Jeder zweite grosse Schweizer Fluss hat historisch tiefen Pegel
Mindestens 70 Flüsse führen so wenig Wasser wie noch nie im Sommer. Das trifft Fische, Schifffahrt und Wasserkraft – teils massiv.

Das Wichtigste in Kürze
- Mindestens 70 Schweizer Flüsse führen sommerliches Rekord-Niedrigwasser.
- Betroffen sind besonders kleinere Gewässer im Mittelland und Jura.
- Fische, Schifffahrt, Wasserkraftwerke und Transporte geraten unter Druck.
Die Trockenheit in der Schweiz verschärft sich weiter. Mindestens 70 Flüsse führen derzeit so wenig Wasser wie noch nie in den Sommermonaten seit Beginn der jeweiligen Messreihen.
Dies berichtet der «Tagesanzeiger» unter Berufung auf neue Daten des Bundesamts für Umwelt (Bafu). Bei knapp einem Dutzend Flüssen liegen die Pegel sogar so tief wie noch nie seit Messbeginn.
Betroffen sind etwa die Ergolz bei Liestal, die Thur bei Jonschwil, die Wigger bei Zofingen und die Langete bei Huttwil. Besonders kleinere Flüsse trocknen rasch aus.
Doch auch in grossen Flüssen wie dem Rhein, der Reuss und Limmat sind die Abflussmengen für den Sommer historisch tief.
Flüsse sinken auf historische Tiefstände
Edith Oosenbrug, Hydrologin beim Bafu, sagt, Flusspegel seien bessere Trockenheitsindikatoren als Seen, weil viele Seen reguliert würden.
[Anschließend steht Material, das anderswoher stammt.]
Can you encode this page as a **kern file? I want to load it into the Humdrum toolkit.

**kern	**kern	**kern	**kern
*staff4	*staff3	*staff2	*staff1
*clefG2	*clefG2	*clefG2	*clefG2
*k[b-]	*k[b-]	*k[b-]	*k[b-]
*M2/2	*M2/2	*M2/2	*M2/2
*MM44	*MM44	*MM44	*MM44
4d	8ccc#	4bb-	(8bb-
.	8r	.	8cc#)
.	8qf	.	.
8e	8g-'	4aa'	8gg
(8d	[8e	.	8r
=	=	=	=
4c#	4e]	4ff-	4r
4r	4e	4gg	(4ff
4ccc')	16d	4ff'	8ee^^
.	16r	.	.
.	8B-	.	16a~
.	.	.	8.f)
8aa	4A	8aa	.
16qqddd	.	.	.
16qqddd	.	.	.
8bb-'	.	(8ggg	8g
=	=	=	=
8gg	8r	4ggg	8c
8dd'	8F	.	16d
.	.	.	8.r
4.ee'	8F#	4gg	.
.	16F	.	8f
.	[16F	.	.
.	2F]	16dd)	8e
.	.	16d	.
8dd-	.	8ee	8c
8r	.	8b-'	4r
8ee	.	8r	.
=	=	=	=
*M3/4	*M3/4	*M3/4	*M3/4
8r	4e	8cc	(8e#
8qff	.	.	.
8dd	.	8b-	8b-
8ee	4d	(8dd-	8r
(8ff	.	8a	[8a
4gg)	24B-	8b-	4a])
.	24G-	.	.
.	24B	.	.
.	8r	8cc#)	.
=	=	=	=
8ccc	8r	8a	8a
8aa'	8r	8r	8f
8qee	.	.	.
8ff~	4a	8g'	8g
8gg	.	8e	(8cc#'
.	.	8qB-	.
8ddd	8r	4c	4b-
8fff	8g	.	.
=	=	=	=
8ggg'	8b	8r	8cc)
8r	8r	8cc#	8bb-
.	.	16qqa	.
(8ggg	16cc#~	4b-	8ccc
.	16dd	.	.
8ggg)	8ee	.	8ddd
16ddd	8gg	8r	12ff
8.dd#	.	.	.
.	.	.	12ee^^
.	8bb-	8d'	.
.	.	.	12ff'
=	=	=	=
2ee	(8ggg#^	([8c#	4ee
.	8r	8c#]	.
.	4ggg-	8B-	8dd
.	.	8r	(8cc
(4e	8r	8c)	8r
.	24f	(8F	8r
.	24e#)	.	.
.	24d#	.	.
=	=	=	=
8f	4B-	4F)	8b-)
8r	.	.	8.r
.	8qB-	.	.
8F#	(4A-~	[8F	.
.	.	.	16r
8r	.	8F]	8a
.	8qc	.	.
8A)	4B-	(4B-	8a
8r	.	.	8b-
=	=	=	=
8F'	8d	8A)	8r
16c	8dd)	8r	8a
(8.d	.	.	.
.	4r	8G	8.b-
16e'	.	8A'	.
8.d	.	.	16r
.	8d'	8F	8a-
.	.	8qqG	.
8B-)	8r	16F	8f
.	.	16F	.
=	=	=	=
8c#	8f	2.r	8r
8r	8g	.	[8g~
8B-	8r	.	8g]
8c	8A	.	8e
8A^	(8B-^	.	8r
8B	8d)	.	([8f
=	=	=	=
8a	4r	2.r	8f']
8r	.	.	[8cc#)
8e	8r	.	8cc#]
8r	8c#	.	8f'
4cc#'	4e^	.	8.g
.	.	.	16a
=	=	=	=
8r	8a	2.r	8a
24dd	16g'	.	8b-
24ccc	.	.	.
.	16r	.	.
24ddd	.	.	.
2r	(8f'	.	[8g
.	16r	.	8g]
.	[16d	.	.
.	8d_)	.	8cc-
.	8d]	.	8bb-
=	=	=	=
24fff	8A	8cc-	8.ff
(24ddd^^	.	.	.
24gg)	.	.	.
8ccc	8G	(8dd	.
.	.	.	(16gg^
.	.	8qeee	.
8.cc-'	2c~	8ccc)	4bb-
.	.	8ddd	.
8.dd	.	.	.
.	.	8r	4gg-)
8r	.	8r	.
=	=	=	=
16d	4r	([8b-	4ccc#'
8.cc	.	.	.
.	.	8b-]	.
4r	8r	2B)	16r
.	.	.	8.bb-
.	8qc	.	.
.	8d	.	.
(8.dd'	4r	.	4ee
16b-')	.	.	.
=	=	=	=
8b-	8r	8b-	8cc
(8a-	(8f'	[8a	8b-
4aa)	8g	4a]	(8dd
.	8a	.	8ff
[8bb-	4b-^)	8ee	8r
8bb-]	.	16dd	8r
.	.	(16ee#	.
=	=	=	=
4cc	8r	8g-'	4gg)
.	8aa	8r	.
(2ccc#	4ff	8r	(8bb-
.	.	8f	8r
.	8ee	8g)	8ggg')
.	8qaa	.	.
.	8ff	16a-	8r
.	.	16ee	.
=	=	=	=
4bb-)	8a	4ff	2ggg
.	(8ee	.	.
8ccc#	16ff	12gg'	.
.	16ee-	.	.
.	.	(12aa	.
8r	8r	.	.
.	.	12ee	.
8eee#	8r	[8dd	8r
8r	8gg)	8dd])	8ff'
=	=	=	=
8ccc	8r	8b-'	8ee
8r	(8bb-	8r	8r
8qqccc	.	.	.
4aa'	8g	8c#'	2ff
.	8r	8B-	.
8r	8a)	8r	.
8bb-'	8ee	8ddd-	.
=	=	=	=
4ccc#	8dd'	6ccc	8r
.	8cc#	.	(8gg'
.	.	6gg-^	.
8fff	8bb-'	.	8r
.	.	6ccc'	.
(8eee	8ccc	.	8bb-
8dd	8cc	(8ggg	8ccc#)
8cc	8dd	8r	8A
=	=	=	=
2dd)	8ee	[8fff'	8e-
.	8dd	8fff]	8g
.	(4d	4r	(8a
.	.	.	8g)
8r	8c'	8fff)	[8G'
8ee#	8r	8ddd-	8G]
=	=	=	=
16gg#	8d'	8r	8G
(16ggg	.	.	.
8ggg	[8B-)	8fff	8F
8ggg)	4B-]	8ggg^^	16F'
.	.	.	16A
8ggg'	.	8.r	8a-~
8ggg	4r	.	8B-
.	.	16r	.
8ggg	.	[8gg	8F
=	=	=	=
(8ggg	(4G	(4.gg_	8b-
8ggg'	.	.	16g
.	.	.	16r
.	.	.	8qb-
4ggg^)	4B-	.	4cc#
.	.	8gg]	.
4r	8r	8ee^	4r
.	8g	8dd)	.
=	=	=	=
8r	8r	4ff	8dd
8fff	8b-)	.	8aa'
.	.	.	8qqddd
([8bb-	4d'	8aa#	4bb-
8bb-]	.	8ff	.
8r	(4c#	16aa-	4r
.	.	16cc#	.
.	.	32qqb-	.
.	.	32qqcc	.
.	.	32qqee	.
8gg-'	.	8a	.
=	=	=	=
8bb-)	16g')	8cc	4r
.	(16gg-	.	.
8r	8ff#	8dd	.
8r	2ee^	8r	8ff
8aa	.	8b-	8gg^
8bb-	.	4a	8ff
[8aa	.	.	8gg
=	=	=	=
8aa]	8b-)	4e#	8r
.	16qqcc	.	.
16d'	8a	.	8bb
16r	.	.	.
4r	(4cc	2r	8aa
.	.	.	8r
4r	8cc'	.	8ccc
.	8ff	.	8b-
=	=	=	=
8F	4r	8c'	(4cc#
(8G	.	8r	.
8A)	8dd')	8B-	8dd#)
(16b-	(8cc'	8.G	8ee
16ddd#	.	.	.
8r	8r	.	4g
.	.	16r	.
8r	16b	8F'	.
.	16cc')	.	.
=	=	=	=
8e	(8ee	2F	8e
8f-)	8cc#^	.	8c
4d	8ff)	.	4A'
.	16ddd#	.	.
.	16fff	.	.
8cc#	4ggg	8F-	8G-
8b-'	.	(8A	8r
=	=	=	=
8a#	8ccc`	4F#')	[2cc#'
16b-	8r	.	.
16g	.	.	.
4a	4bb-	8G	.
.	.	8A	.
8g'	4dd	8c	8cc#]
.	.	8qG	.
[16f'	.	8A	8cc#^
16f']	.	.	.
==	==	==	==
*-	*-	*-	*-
Besonders betroffen seien Fliessgewässer im Mittelland und im Jura.
Auf der Alpennordseite herrsche an vielen Stationen Niedrigwasser, wie es «nur alle 2 bis 10 Jahre, alle 30 bis 100 Jahre oder noch seltener» vorkomme, so Oosenbrug gegenüber dem «Tagesanzeiger».
Ursache seien der Niederschlagsmangel seit dem Frühling, der schneearme Winter, wenig Schmelzwasser und starke Verdunstung während der Hitzewellen.
In alpinen Einzugsgebieten führen einzelne Flüsse dagegen noch relativ viel Wasser, weil Hitze die Schnee- und Gletscherschmelze verstärkt.
Niedrigwasser trifft Tiere und Schifffahrt
Die Folgen treffen unter anderem Tiere und Schifffahrt. Wegen kritischer Bedingungen müssen Fische umgesiedelt werden, Hunderttausende sind bereits gestorben.
Auf dem Rhein können Schiffe weniger laden, was Transporte verteuert. An der Thur mussten mehrere Wasserkraftwerke im Kanton Thurgau abgestellt werden.
Auch in Europa sind viele grosse Flüsse sehr tief, darunter Donau und Po. Laut Bafu dürften solche Sommerlagen durch den Klimawandel häufiger und länger werden.
Die Schweiz verfüge zwar weiterhin über grosse Wasserressourcen, sagt Oosenbrug. Künftig werde aber im Winter tendenziell mehr und im Sommer weniger Wasser in den Gewässern verfügbar sein. Der Bund arbeitet deshalb an einer nationalen Wassermanagement-Strategie.
Solarstrom verhindert bisherigen Engpass
Eine weitere Folge der tiefen Flusspegel: Laufwasserkraftwerke produzieren derzeit klar weniger Strom als im langjährigen Vergleich.
Repower, Stromversorger aus Graubünden, hält gegenüber SRF fest: «In unseren Wasserkraftwerken lag die Stromproduktion in den Monaten Mai bis Juli aufgrund der geringen Wasserzuflüsse rund 25 Prozent unter dem langjährigen Durchschnitt.»
Auch Alpiq, Energiekonzern aus Lausanne, registriert an Laufwasserkraftwerken entlang der Aare sehr geringe Zuflüsse und rund 15 Prozent weniger Produktion.
Trotzdem ist es bisher zu keinem Stromengpass gekommen. Grund dafür sind vor allem die vielen Sonnenstunden und der starke Ausbau der Photovoltaik seit Beginn des Ukraine-Kriegs.
Solaranlagen liefern diesen Sommer einen deutlich grösseren Beitrag als noch vor wenigen Jahren.